Auf Deckungsebene ging es zunächst weniger um konkrete Versicherungsleistungen, sondern primär darum, den Verstoßzeitpunkt zu bestimmen, da die M bis zum 22.05.2014 über Versicherer A und danach über Versicherer C vermögensschaden-haftpflichtversichert war.

Versicherer C argumentierte, M hätte bereits in 2012 versäumt, das beschädigte Gebäude zu versichern. Dieser Verstoß sei maßgeblich, auch wenn in den Folgejahren noch mehrfach die Möglichkeit bestanden hätte, den Fehler zu korrigieren. Man empfahl die Meldung an den Vorversicherer.

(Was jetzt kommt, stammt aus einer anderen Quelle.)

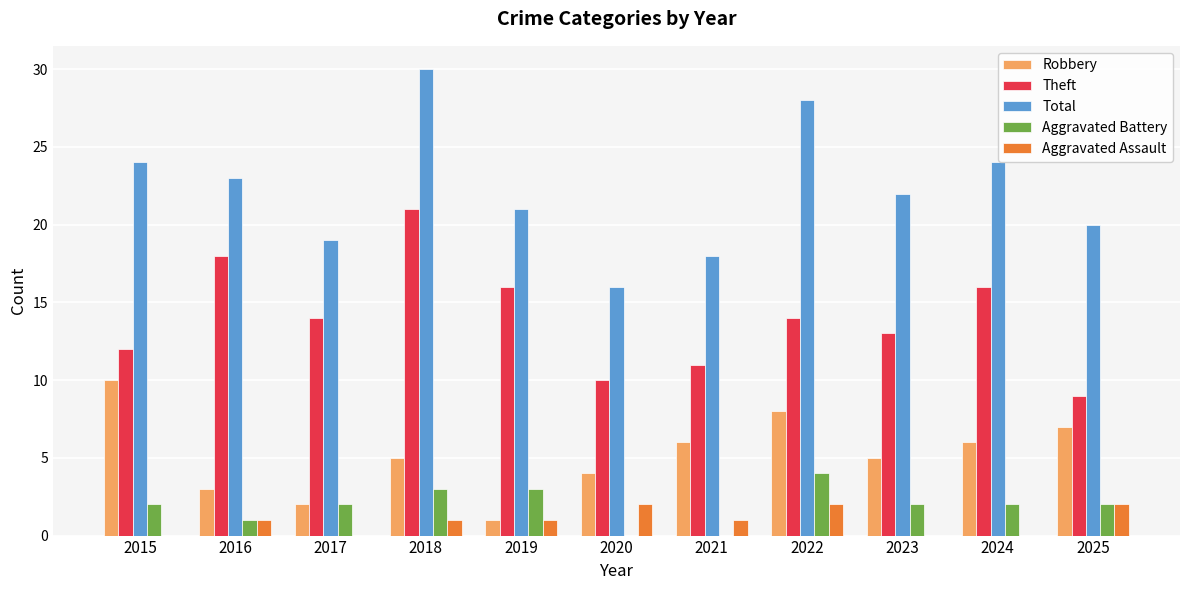

Reading right to left, extract all data points from this chart.

Robbery: 7	6	5	8	6	4	1	5	2	3	10
Theft: 9	16	13	14	11	10	16	21	14	18	12
Total: 20	24	22	28	18	16	21	30	19	23	24
Aggravated Battery: 2	2	2	4	0	0	3	3	2	1	2
Aggravated Assault: 2	0	0	2	1	2	1	1	0	1	0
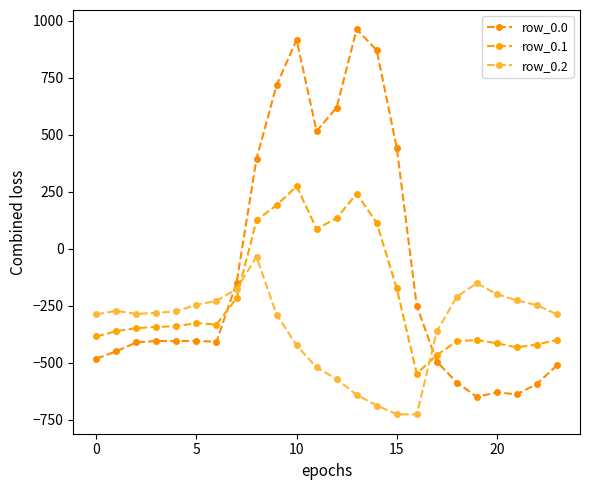

Count the number of categories in the chart.

24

Versicherer A bewertete den Sachverhalt abweichend. Zwar räumte man ein, dass es unstreitig bereits während der Laufzeit des mit der M abgeschlossenen Versicherungsvertrages eine Pflichtverletzung gegeben hätte. Maßgeblich seien jedoch die Fehler des Mitarbeiters der M Anfang 2016 geworden. Insofern sehe man den Nachversicherer in der Verantwortung.

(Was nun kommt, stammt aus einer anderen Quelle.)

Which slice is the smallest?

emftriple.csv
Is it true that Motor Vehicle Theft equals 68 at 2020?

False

Beide Rechtsauffassungen schienen erst einmal vertretbar. Grundsätzlich ist es durchaus so, dass das erste Fehlverhalten maßgeblich ist, welches in gerader Linie zum Schaden führt. Wird dieser erste Pflichtverstoß zu einem späteren Zeitpunkt – trotz Prüfungsanlass – nicht bemerkt, obwohl die Möglichkeit dazu bestanden hätte, ist nur von einem unselbständigen Verstoß auszugehen. Anders ist dies aber, wenn ein einmal begangener Fehler nicht nur fortgeführt wird, sondern nach erneuter Prüfung wiederholt wird. So lag der Fall hier. Das ergab sich aus der zwischen M und der B-GmbH gewechselten Korrespondenz bzw. den angefertigten Beratungsdokumentationen. 2012 war eine Mitteilung zum neu errichteten Gebäude unberücksichtigt geblieben. Ende 2015 bzw. Anfang 2016 hatten sich beide Parteien des Versicherungsmaklervertrages im Vorfeld des Ortstermins ausdrücklich darauf verständigt, dass alle bestehenden Versicherungsverträge von Grund auf überprüft und gegebenenfalls neu geordnet werden sollten.  Die Situation war somit vergleichbar mit einer Erstberatung. Es konnte keine Rede mehr davon sein, dass ein bestehender Fehler nicht behoben wurde. Stattdessen wurde eine neue Kausalkette in Gang gesetzt.

C. Ergebnis

Schlussendlich konnten wir Versicherer C mit den vorbeschriebenen Argumenten davon überzeugen, in die Regulierung des Vermögensschadens einzutreten. Dadurch konnte noch rechtzeitig eine drohende Haftungsklage abgewendet werden, die die Kundenverbindung zwischen M und der B-GmbH wahrscheinlich endgültig zerstört hätte.